Quest completed
Well I did it! I ventured forth on the horrible hideous quest. I met up with Bob, a local wise man, for guidance and wisdom. I weighed all my options again and again. I created mental pie-graphs and other crisp mental charts. I fought the urge to dramatically over-spend based on some mystical future “need” we might discover later. I valiantly tested model after model.
And I returned with a new camera. There was cheering. Hats might have been thrown into the air. Stace might have swooned with joy — I didn’t notice as I was too busy jumping around the living room with the camera held over my head like Rocky after he runs up those stairs.
We opened up the box and ohhh’ed and ahhh’ed at the textured black finish. We were all prepared to be awed and inspired. We carefully attached the neck strap. We inserted the tiny little 2G external memory card, turned it on and snapped a pic. We took the lens cover off and snapped another pic. Wow! What a sharp image! We tried another shot with the flash on this time.
“WRITE ERROR”
“What the hell? Try again.”
“WRITE ERROR”
“You have got to be kidding me.”
This is why we’ve been avoiding this quest for five years. Holy-Grail-Camera wouldn’t save any pictures taken with the flash on. Flash off — ok. Flash on — screw you.
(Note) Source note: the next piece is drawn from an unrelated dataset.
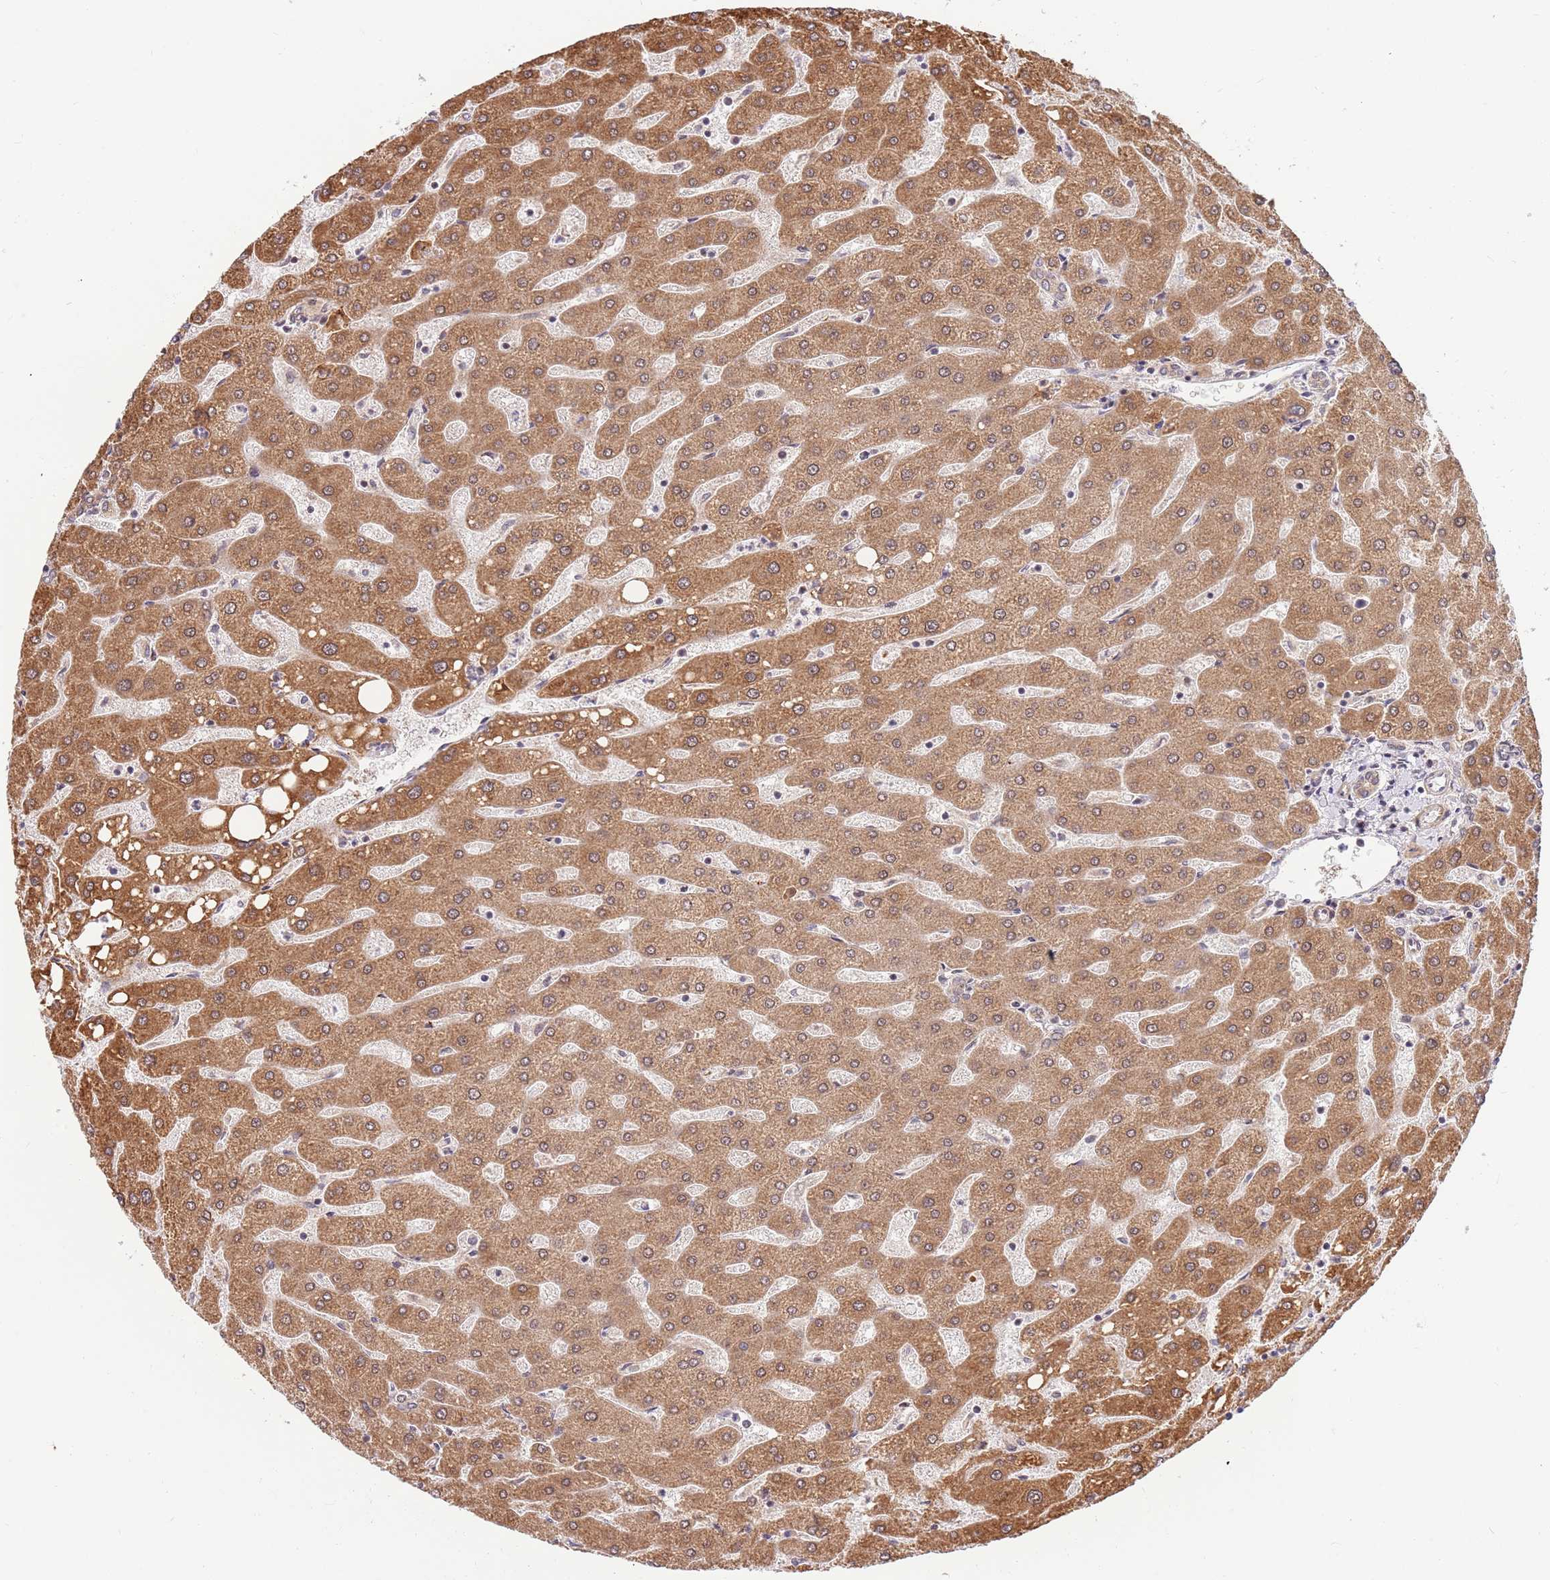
{"staining": {"intensity": "moderate", "quantity": ">75%", "location": "cytoplasmic/membranous,nuclear"}, "tissue": "liver", "cell_type": "Cholangiocytes", "image_type": "normal", "snomed": [{"axis": "morphology", "description": "Normal tissue, NOS"}, {"axis": "topography", "description": "Liver"}], "caption": "Approximately >75% of cholangiocytes in benign liver reveal moderate cytoplasmic/membranous,nuclear protein expression as visualized by brown immunohistochemical staining.", "gene": "HAUS3", "patient": {"sex": "male", "age": 67}}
It worked just fine with only the internal memory, but the internal memory is tiny. And requires a USB cord to transfer pictures to The Baby (stunningly beautiful much-beloved Dell XPS). Besides, this is a 5-year quest and by god I want spoils that write flash-photography to the external memory card!
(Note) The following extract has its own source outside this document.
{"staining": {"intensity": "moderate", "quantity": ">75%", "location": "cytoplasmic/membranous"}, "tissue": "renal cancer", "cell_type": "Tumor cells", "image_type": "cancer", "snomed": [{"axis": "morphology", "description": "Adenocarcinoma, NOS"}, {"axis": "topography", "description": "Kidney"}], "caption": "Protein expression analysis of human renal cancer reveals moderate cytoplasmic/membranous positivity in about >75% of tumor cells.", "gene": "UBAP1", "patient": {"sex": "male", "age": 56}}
Called camera manufacturer in the morning only to hear that they only like a particular brand of SD card. Of course I had gotten a different brand. Buckled on the armour again and headed back out. Returned home with suggested brand of SD card. Inserted it with trembling fingers. Snapped pic. <sounds of angels in background> No errors. Holy-Grail-Camera works.
Now we only have to figure out how to use it.